(Required work):
(a) Give every equation number that stands on its own line beneath a displayed formula in the mathematical passage.
(b) Carry on the mathematical passage after its final displayed equivalence.

(Document segment):
━━━━
The fact that \(1- e^{-\lambda ^{0.9}}(1+0.9 \; \lambda ^{0.9}) \notin \mathcal {B}\!\mathcal {F}\) is checked by the sign change of its second derivative. By definition of the classes \(\mathcal {B}\!\mathcal {F}^{*}_s\), and by the relation

$$\begin{aligned} \Omega _r(\varepsilon _t(\phi _\diamond ))= \Omega _s(\varepsilon _t(\phi _\diamond ))+(r-s)\;\varepsilon _t(\phi _\diamond ), \end{aligned}$$

we have that

$$\begin{aligned} \mathcal {B}\!\mathcal {F}^{*}_s \subset \mathcal {B}\!\mathcal {F}^{*}_r \Longleftrightarrow 0<s <r. \end{aligned}$$

We now present a simple characterization of the functions in \(\mathcal {B}\!\mathcal {F}^{*}_s\). Due to the representation

$$\begin{aligned} \Omega _s\big (\varepsilon _t(\phi _\diamond )\big )(\lambda ) = s \;\varepsilon _t(\phi _\diamond )(\lambda ) -\lambda \varepsilon _t(\phi _\diamond )' (\lambda ) = s- e^{-t\phi _\diamond (\lambda )}\big (s+t\lambda \phi _\diamond '(\lambda )\big ), \end{aligned}$$

(65)

we see that if \(\phi \in \mathcal {B}\!\mathcal {F}^{*}_s\), then both functions \(\Omega _s\big (\varepsilon _t(\phi _\diamond )\big )\) and \(s-\Omega _s\big (\varepsilon _t(\phi _\diamond )\big )\) are non-negative, and by (9), we obtain that

$$\begin{aligned} \lambda \mapsto \varphi _{s,t}(\lambda ):= s- \Omega _s\big (\varepsilon _t(\phi _\diamond ) \big )(\lambda ) = e^{-t\phi _\diamond (\lambda )}\big (s+t\lambda \phi _\diamond '(\lambda )\big ) \in \mathcal{C}\mathcal{M}, \,\, \forall t>0. \end{aligned}$$

(66)

Conversely, assume (66) holds and \(\phi \in \mathcal {B}\!\mathcal {F}\), the latter implies that \(\phi _\diamond \in \mathcal {B}\!\mathcal {F}\). Since \(\lim _{\lambda \rightarrow 0+}\lambda \phi _\diamond '(\lambda )=0\), see for example (2.11) in [14], the non-increasing function \(\varphi _{s,t}\) is bounded by s, thus \(\Omega _s\big (\varepsilon _t(\phi _\diamond ))=s- \varphi _{s,t} \in \mathcal {B}\!\mathcal {F}\), we have the equivalences

$$\begin{aligned}{} & {} \phi \in \mathcal {B}\!\mathcal {F}^{*}_s\Longleftrightarrow \phi \in \mathcal {B}\!\mathcal {F}\hbox { and } \lambda \mapsto s- \Omega _s\big (\varepsilon _t(\phi _\diamond (\lambda ) )\big ) \nonumber \\{} & {} \quad = e^{-t\phi _\diamond }\big (s+t\lambda \phi _\diamond '(\lambda )\big ) \in \mathcal{C}\mathcal{M}, \;\; \forall t>0. \end{aligned}$$

(67)
━━━━
(Data shown):
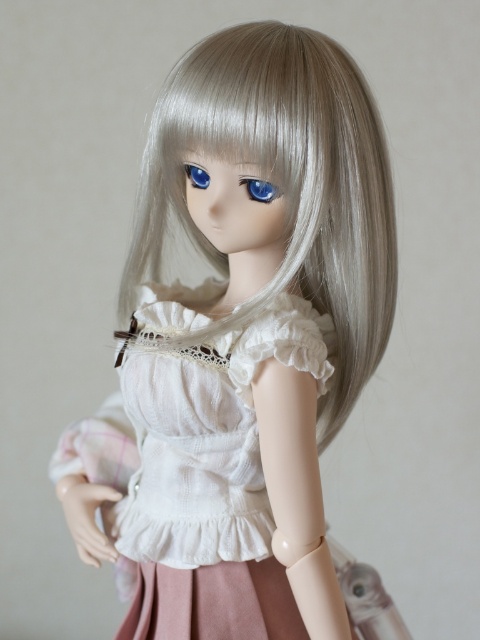
You are a photographer trying to capture the perfect shot of the doll. You notice two points marked in the image. The first point is at coordinates point (316, 611) and the second is at point (225, 552). From the photographer perspective, which point is closer to the camera?

Point (316, 611) is in front of point (225, 552), so the first point is closer to the camera.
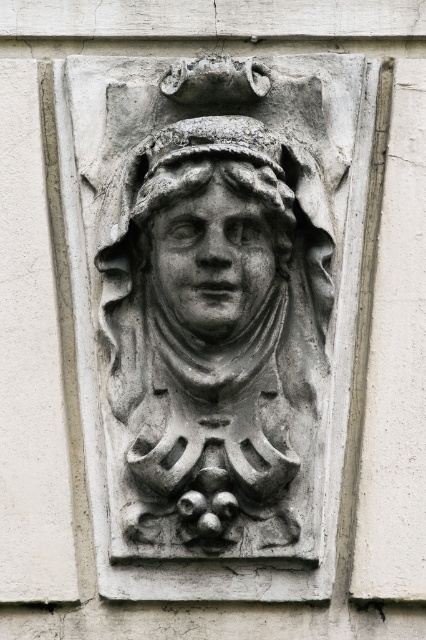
━━━━
(Outputs by task):
(a) (65), (66), (67)

(b)
Remark 5.1

We now show that \(\mathcal {B}\!\mathcal {F}^{*}_s\) is not void. Consider the Bernstein function \(\varphi (\lambda ):=\sqrt{\lambda }-\log (1+\sqrt{\lambda })\in \mathcal {B}\!\mathcal {F}\) and let \(\phi \) be such that

$$\begin{aligned} \phi (0)= \lim _{x\rightarrow \infty } \frac{\phi (x)}{x}=0, \,\, \phi \in \mathcal {B}\!\mathcal {F}_s, \hbox { and } \lambda \mapsto \left( \lambda \phi '(\lambda )\right) ^2\in \mathcal {B}\!\mathcal {F}. \end{aligned}$$

For instance, one can take \(\phi (\lambda )=\lambda ^\alpha , \; \alpha \in (0,1/2], \; s\ge \alpha \). We show that \(\phi \in \mathcal {B}\!\mathcal {F}^{*}_s\). Indeed, observing that

$$\begin{aligned} \lambda \mapsto \log s + t\phi (\lambda )-\log \big (s+t\lambda \phi '(\lambda )\big )= \frac{t}{s}\Omega _s(\phi ) +\varphi \big ((t\,\lambda \,\phi '(\lambda )/s)^2\big ) \in \mathcal {B}\!\mathcal {F}, \;\;\forall t>0, \end{aligned}$$

we conclude that

$$\begin{aligned} \lambda \mapsto e^{- \left( t\phi (\lambda ) -\log (s+t\lambda \phi '(\lambda )) \right) }= e^{- t\phi (\lambda )}\;\big (s+t\lambda \phi '(\lambda )\big ) \in \mathcal{C}\mathcal{M}, \;\;\forall t>0. \end{aligned}$$

As a consequence of Proposition 4.1, we connect the class \(\mathcal {B}\!\mathcal {F}^{*}_s\) to generalized unimodality, a relation that reads on the level of the subordinators.

Corollary 5.2

Let \(s>0\) and let \(\phi \) be a Bernstein function, such that \(\phi _\diamond \) is not identically equal to 0. Let \({( X_t^{{\scriptscriptstyle {(\diamond )}}})}_{t\ge 0}\) be the subordinator corresponding to \(\phi _\diamond \). Then, the following conditions are equivalent.

1. (1)

   \(\phi \in \mathcal {B}\!\mathcal {F}^{*}_s\);

2. (2)

   \(\psi (\phi _\diamond ) \in \mathcal {B}\!\mathcal {F}_s,\;\,\) for all \(\psi \in \mathcal {B}\!\mathcal {F}\);

3. (3)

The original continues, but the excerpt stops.